(Stored data)
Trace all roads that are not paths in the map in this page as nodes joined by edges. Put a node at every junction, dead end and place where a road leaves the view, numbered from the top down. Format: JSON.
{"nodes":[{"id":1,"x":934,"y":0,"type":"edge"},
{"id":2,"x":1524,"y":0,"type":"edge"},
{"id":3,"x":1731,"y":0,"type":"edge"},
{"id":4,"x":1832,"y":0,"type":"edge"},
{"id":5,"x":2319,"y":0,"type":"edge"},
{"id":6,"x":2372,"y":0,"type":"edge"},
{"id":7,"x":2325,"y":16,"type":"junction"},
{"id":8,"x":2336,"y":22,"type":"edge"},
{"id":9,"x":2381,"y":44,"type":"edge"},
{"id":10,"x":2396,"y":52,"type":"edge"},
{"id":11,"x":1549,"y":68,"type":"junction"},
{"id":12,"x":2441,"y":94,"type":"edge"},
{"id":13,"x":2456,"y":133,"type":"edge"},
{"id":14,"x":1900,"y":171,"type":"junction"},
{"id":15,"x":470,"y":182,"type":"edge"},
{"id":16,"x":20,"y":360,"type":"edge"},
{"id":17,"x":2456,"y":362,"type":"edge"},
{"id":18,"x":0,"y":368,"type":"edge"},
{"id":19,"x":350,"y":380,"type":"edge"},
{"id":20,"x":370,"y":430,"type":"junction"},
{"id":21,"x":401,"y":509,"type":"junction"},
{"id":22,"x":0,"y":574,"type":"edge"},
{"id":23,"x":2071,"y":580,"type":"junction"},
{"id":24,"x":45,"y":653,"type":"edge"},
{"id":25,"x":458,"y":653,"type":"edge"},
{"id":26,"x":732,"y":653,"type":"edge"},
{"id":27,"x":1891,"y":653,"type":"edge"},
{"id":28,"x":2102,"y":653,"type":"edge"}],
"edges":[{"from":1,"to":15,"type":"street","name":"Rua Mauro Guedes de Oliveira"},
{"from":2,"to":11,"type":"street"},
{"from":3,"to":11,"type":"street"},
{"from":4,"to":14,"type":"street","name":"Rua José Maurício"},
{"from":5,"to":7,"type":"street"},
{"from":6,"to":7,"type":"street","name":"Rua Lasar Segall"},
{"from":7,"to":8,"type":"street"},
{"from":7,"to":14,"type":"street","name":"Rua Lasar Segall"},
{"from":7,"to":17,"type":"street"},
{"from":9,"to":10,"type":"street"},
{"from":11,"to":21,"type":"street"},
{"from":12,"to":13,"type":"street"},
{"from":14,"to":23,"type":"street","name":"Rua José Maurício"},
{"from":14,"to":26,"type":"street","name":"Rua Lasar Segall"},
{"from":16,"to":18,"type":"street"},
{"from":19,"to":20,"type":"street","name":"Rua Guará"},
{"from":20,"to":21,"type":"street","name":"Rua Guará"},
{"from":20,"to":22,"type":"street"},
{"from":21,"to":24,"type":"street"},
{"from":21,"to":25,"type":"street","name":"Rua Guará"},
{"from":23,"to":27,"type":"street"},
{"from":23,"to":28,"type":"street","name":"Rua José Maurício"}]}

#### Activity
Copy the entries exactly, leaving no line out.

#### Reply to the task
Trace all roads that are not paths in the map in this page as nodes joined by edges. Put a node at every junction, dead end and place where a road leaves the view, numbered from the top down. Format: JSON.
{"nodes":[{"id":1,"x":934,"y":0,"type":"edge"},
{"id":2,"x":1524,"y":0,"type":"edge"},
{"id":3,"x":1731,"y":0,"type":"edge"},
{"id":4,"x":1832,"y":0,"type":"edge"},
{"id":5,"x":2319,"y":0,"type":"edge"},
{"id":6,"x":2372,"y":0,"type":"edge"},
{"id":7,"x":2325,"y":16,"type":"junction"},
{"id":8,"x":2336,"y":22,"type":"edge"},
{"id":9,"x":2381,"y":44,"type":"edge"},
{"id":10,"x":2396,"y":52,"type":"edge"},
{"id":11,"x":1549,"y":68,"type":"junction"},
{"id":12,"x":2441,"y":94,"type":"edge"},
{"id":13,"x":2456,"y":133,"type":"edge"},
{"id":14,"x":1900,"y":171,"type":"junction"},
{"id":15,"x":470,"y":182,"type":"edge"},
{"id":16,"x":20,"y":360,"type":"edge"},
{"id":17,"x":2456,"y":362,"type":"edge"},
{"id":18,"x":0,"y":368,"type":"edge"},
{"id":19,"x":350,"y":380,"type":"edge"},
{"id":20,"x":370,"y":430,"type":"junction"},
{"id":21,"x":401,"y":509,"type":"junction"},
{"id":22,"x":0,"y":574,"type":"edge"},
{"id":23,"x":2071,"y":580,"type":"junction"},
{"id":24,"x":45,"y":653,"type":"edge"},
{"id":25,"x":458,"y":653,"type":"edge"},
{"id":26,"x":732,"y":653,"type":"edge"},
{"id":27,"x":1891,"y":653,"type":"edge"},
{"id":28,"x":2102,"y":653,"type":"edge"}],
"edges":[{"from":1,"to":15,"type":"street","name":"Rua Mauro Guedes de Oliveira"},
{"from":2,"to":11,"type":"street"},
{"from":3,"to":11,"type":"street"},
{"from":4,"to":14,"type":"street","name":"Rua José Maurício"},
{"from":5,"to":7,"type":"street"},
{"from":6,"to":7,"type":"street","name":"Rua Lasar Segall"},
{"from":7,"to":8,"type":"street"},
{"from":7,"to":14,"type":"street","name":"Rua Lasar Segall"},
{"from":7,"to":17,"type":"street"},
{"from":9,"to":10,"type":"street"},
{"from":11,"to":21,"type":"street"},
{"from":12,"to":13,"type":"street"},
{"from":14,"to":23,"type":"street","name":"Rua José Maurício"},
{"from":14,"to":26,"type":"street","name":"Rua Lasar Segall"},
{"from":16,"to":18,"type":"street"},
{"from":19,"to":20,"type":"street","name":"Rua Guará"},
{"from":20,"to":21,"type":"street","name":"Rua Guará"},
{"from":20,"to":22,"type":"street"},
{"from":21,"to":24,"type":"street"},
{"from":21,"to":25,"type":"street","name":"Rua Guará"},
{"from":23,"to":27,"type":"street"},
{"from":23,"to":28,"type":"street","name":"Rua José Maurício"}]}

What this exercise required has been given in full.